I think there was not even a hint of a compelling reason why moving away from
VueJS was made.

------
no1youknowz
I really hate to say this. But I didn't like this article because it somehow
puts the blame on VueJS. Where frankly there is none.

It seems this guy is more of a "plumber" type developer than a "roll up your
sleeves and get on with it" type developer.

This developer smacks of someone swinging through the trees in the jungle of
frameworks and latching on to whichever framework gives him the most bang for
buck or IOW does the job for him. I get the feeling that when you look at the
package file for his projects, they have 2000000000000 dependencies.

When I moved from jQuery over to Vue, I found that many libs didn't have
similar components. Instead of looking at React I simply built my own. Also
moving from jQuery over to ES6 is trivial. Sure it's a pain in the beginning
but now 7 months later, I don't even think about it.

I've looked at projects of Vue 1.x and can easily read them, there isn't much
difference between 1.x and 2.x. It's trivial to upgrade.
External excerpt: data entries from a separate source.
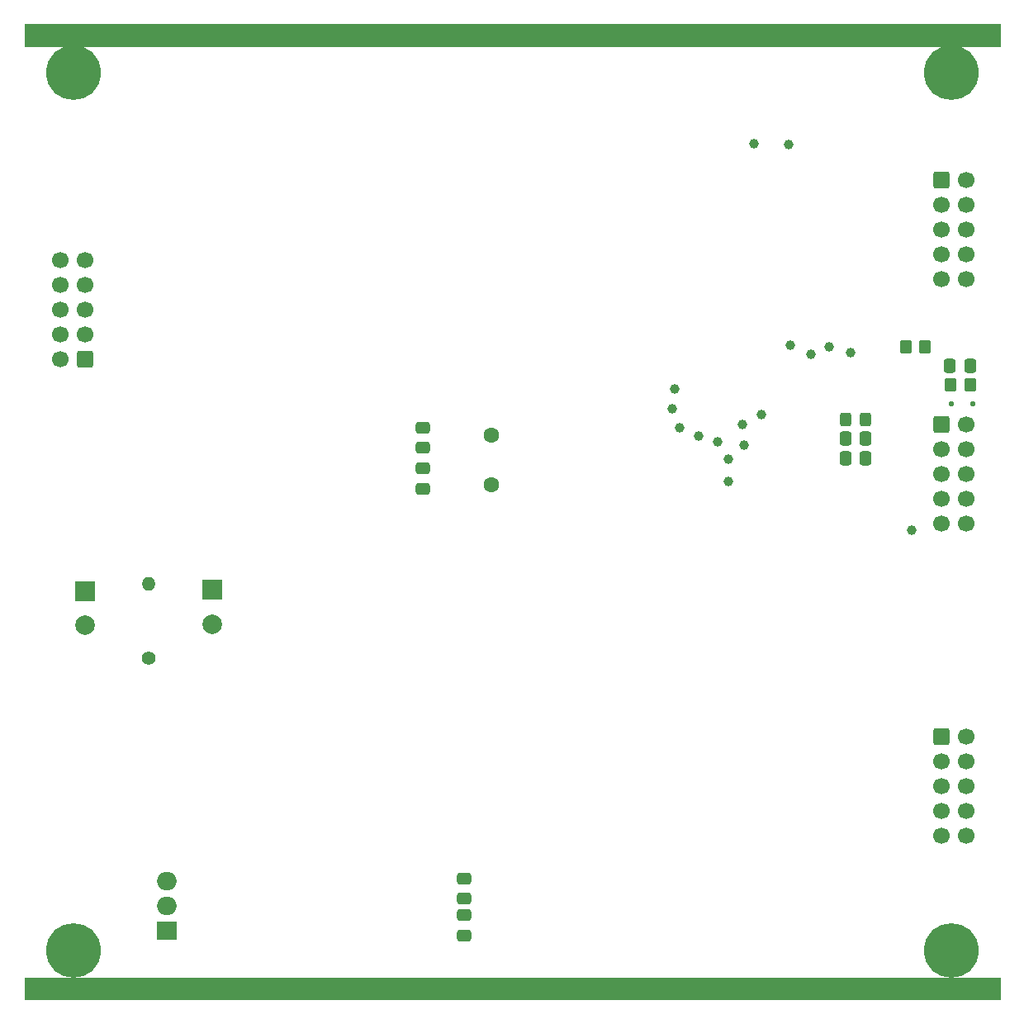
<source format=gbs>
G04 #@! TF.GenerationSoftware,KiCad,Pcbnew,7.0.10*
G04 #@! TF.CreationDate,2024-01-28T11:03:42+01:00*
G04 #@! TF.ProjectId,EuroMeasure-IonGaugeController,4575726f-4d65-4617-9375-72652d496f6e,1.1.0*
G04 #@! TF.SameCoordinates,Original*
G04 #@! TF.FileFunction,Soldermask,Bot*
G04 #@! TF.FilePolarity,Negative*
%FSLAX46Y46*%
G04 Gerber Fmt 4.6, Leading zero omitted, Abs format (unit mm)*
G04 Created by KiCad (PCBNEW 7.0.10) date 2024-01-28 11:03:42*
%MOMM*%
%LPD*%
G01*
G04 APERTURE LIST*
G04 Aperture macros list*
%AMRoundRect*
0 Rectangle with rounded corners*
0 $1 Rounding radius*
0 $2 $3 $4 $5 $6 $7 $8 $9 X,Y pos of 4 corners*
0 Add a 4 corners polygon primitive as box body*
4,1,4,$2,$3,$4,$5,$6,$7,$8,$9,$2,$3,0*
0 Add four circle primitives for the rounded corners*
1,1,$1+$1,$2,$3*
1,1,$1+$1,$4,$5*
1,1,$1+$1,$6,$7*
1,1,$1+$1,$8,$9*
0 Add four rect primitives between the rounded corners*
20,1,$1+$1,$2,$3,$4,$5,0*
20,1,$1+$1,$4,$5,$6,$7,0*
20,1,$1+$1,$6,$7,$8,$9,0*
20,1,$1+$1,$8,$9,$2,$3,0*%
G04 Aperture macros list end*
%ADD10C,0.010000*%
%ADD11RoundRect,0.250000X0.600000X0.600000X-0.600000X0.600000X-0.600000X-0.600000X0.600000X-0.600000X0*%
%ADD12C,1.700000*%
%ADD13C,1.000000*%
%ADD14R,2.000000X1.905000*%
%ADD15O,2.000000X1.905000*%
%ADD16R,2.000000X2.000000*%
%ADD17C,2.000000*%
%ADD18RoundRect,0.250000X-0.600000X-0.600000X0.600000X-0.600000X0.600000X0.600000X-0.600000X0.600000X0*%
%ADD19C,5.600000*%
%ADD20C,1.600000*%
%ADD21C,1.400000*%
%ADD22O,1.400000X1.400000*%
%ADD23RoundRect,0.125000X0.125000X0.125000X-0.125000X0.125000X-0.125000X-0.125000X0.125000X-0.125000X0*%
%ADD24RoundRect,0.250000X0.337500X0.475000X-0.337500X0.475000X-0.337500X-0.475000X0.337500X-0.475000X0*%
%ADD25RoundRect,0.250000X-0.350000X-0.450000X0.350000X-0.450000X0.350000X0.450000X-0.350000X0.450000X0*%
%ADD26RoundRect,0.250000X-0.475000X0.337500X-0.475000X-0.337500X0.475000X-0.337500X0.475000X0.337500X0*%
%ADD27RoundRect,0.250000X0.475000X-0.337500X0.475000X0.337500X-0.475000X0.337500X-0.475000X-0.337500X0*%
%ADD28RoundRect,0.250000X0.350000X0.450000X-0.350000X0.450000X-0.350000X-0.450000X0.350000X-0.450000X0*%
%ADD29RoundRect,0.250000X-0.325000X-0.450000X0.325000X-0.450000X0.325000X0.450000X-0.325000X0.450000X0*%
G04 APERTURE END LIST*
D10*
X99960000Y-50000000D02*
X199960000Y-50000000D01*
X199960000Y-50000000D02*
X199960000Y-52250000D01*
X199960000Y-52250000D02*
X99960000Y-52250000D01*
X99960000Y-52250000D02*
X99960000Y-50000000D01*
G36*
X99960000Y-50000000D02*
G01*
X199960000Y-50000000D01*
X199960000Y-52250000D01*
X99960000Y-52250000D01*
X99960000Y-50000000D01*
G37*
X99960000Y-147750000D02*
X199960000Y-147750000D01*
X199960000Y-147750000D02*
X199960000Y-150000000D01*
X199960000Y-150000000D02*
X99960000Y-150000000D01*
X99960000Y-150000000D02*
X99960000Y-147750000D01*
G36*
X99960000Y-147750000D02*
G01*
X199960000Y-147750000D01*
X199960000Y-150000000D01*
X99960000Y-150000000D01*
X99960000Y-147750000D01*
G37*
D11*
X106197500Y-84330000D03*
D12*
X103657500Y-84330000D03*
X106197500Y-81790000D03*
X103657500Y-81790000D03*
X106197500Y-79250000D03*
X103657500Y-79250000D03*
X106197500Y-76710000D03*
X103657500Y-76710000D03*
X106197500Y-74170000D03*
X103657500Y-74170000D03*
D13*
X175550000Y-90000000D03*
D14*
X114550000Y-142980000D03*
D15*
X114550000Y-140440000D03*
X114550000Y-137900000D03*
D13*
X184700000Y-83700000D03*
X167150000Y-91350000D03*
X182500000Y-83050000D03*
X178300000Y-62300000D03*
X173600000Y-91000000D03*
X190950000Y-101850000D03*
X174750000Y-62250000D03*
D16*
X106200000Y-108117677D03*
D17*
X106200000Y-111617677D03*
D18*
X193960000Y-66000000D03*
D12*
X196500000Y-66000000D03*
D19*
X104960000Y-55000000D03*
X104960000Y-145000000D03*
D12*
X193960000Y-68540000D03*
D19*
X194960000Y-55000000D03*
X194960000Y-145000000D03*
D12*
X196500000Y-68540000D03*
X193960000Y-71080000D03*
X196500000Y-71080000D03*
X193960000Y-73620000D03*
X196500000Y-73620000D03*
X193960000Y-76160000D03*
X196500000Y-76160000D03*
D18*
X193960000Y-91000000D03*
D12*
X196500000Y-91000000D03*
X193960000Y-93540000D03*
X196500000Y-93540000D03*
X193960000Y-96080000D03*
X196500000Y-96080000D03*
X193960000Y-98620000D03*
X196500000Y-98620000D03*
X193960000Y-101160000D03*
X196500000Y-101160000D03*
D18*
X193960000Y-123000000D03*
D12*
X196500000Y-123000000D03*
X193960000Y-125540000D03*
X196500000Y-125540000D03*
X193960000Y-128080000D03*
X196500000Y-128080000D03*
X193960000Y-130620000D03*
X196500000Y-130620000D03*
X193960000Y-133160000D03*
X196500000Y-133160000D03*
D13*
X166400000Y-89450000D03*
X169100000Y-92200000D03*
X166650000Y-87400000D03*
D16*
X119200000Y-108000000D03*
D17*
X119200000Y-111500000D03*
D13*
X171050000Y-92800000D03*
X172100000Y-94600000D03*
X172100000Y-96900000D03*
D20*
X147800000Y-97180000D03*
X147800000Y-92180000D03*
D13*
X173700000Y-93150000D03*
D21*
X112700000Y-115000000D03*
D22*
X112700000Y-107380000D03*
D13*
X178450000Y-82900000D03*
X180600000Y-83800000D03*
D23*
X197200000Y-88900000D03*
X195000000Y-88900000D03*
D24*
X186215000Y-92505000D03*
X184140000Y-92505000D03*
X196937500Y-85000000D03*
X194862500Y-85000000D03*
D25*
X194900000Y-87000000D03*
X196900000Y-87000000D03*
D26*
X140800000Y-91362500D03*
X140800000Y-93437500D03*
X145050000Y-137562500D03*
X145050000Y-139637500D03*
D24*
X186215000Y-94505000D03*
X184140000Y-94505000D03*
D27*
X140800000Y-97637500D03*
X140800000Y-95562500D03*
X145050000Y-143437500D03*
X145050000Y-141362500D03*
D28*
X192300000Y-83100000D03*
X190300000Y-83100000D03*
D29*
X184152500Y-90505000D03*
X186202500Y-90505000D03*
M02*

</source>
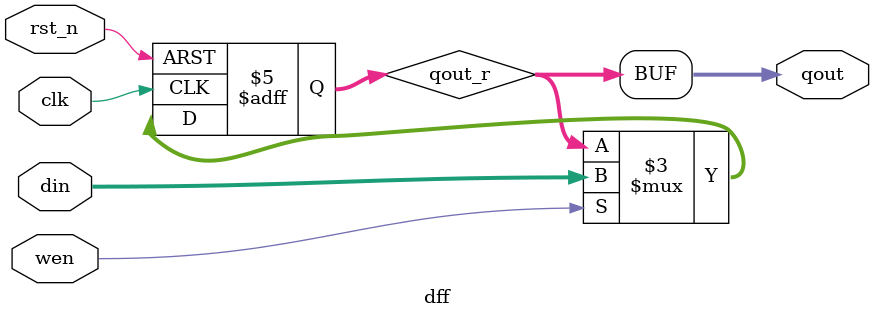
<source format=v>

module dff
#(
    parameter DW        = 32,
    parameter RESET_VAL = 0
)
(
    input           clk,
    input           rst_n,
    input           wen,
    input  [DW-1:0] din,
    output [DW-1:0] qout
);

    reg [DW-1:0] qout_r;

    assign qout = qout_r;

    always @(posedge clk or negedge rst_n) begin
        if(~rst_n)
            qout_r <= RESET_VAL;
        else if(wen)
            qout_r <= din;
    end
    
endmodule
</source>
Can you imagine this
developer crowing at 3.x and saying his code isn't running?

> And the market as a whole doesn’t care.

Really, this says it all.

------
robodale
Use the (1) best tools to solve the problem that (2) you know best (3) if your
goal is to create a working solution as fast as possible.

For web apps, I moved from .NET MVC + jQuery over to .NET Core (or sometimes
nodejs) for the backend and VueJS for the front end (axios for ajax calls).
I've went through 4 projects like this over the past 2 years and my personal
productivity is through the roof using Vue. I output only JSON from the
backend, and Vue snaps that up on the client and I'm off an running with total
control over the user interface and overall experience. It's reinvigorated my
entire outlook on web development as a whole, and I've been doing this for 18
years.

The author seems to slam the VueJS community for not being as native-mobile
developer friendly as React. Well, yea - React Native is a mature option for
mobile development. Maybe Vue will get there, but mobile has not been the
focus of the VueJS community.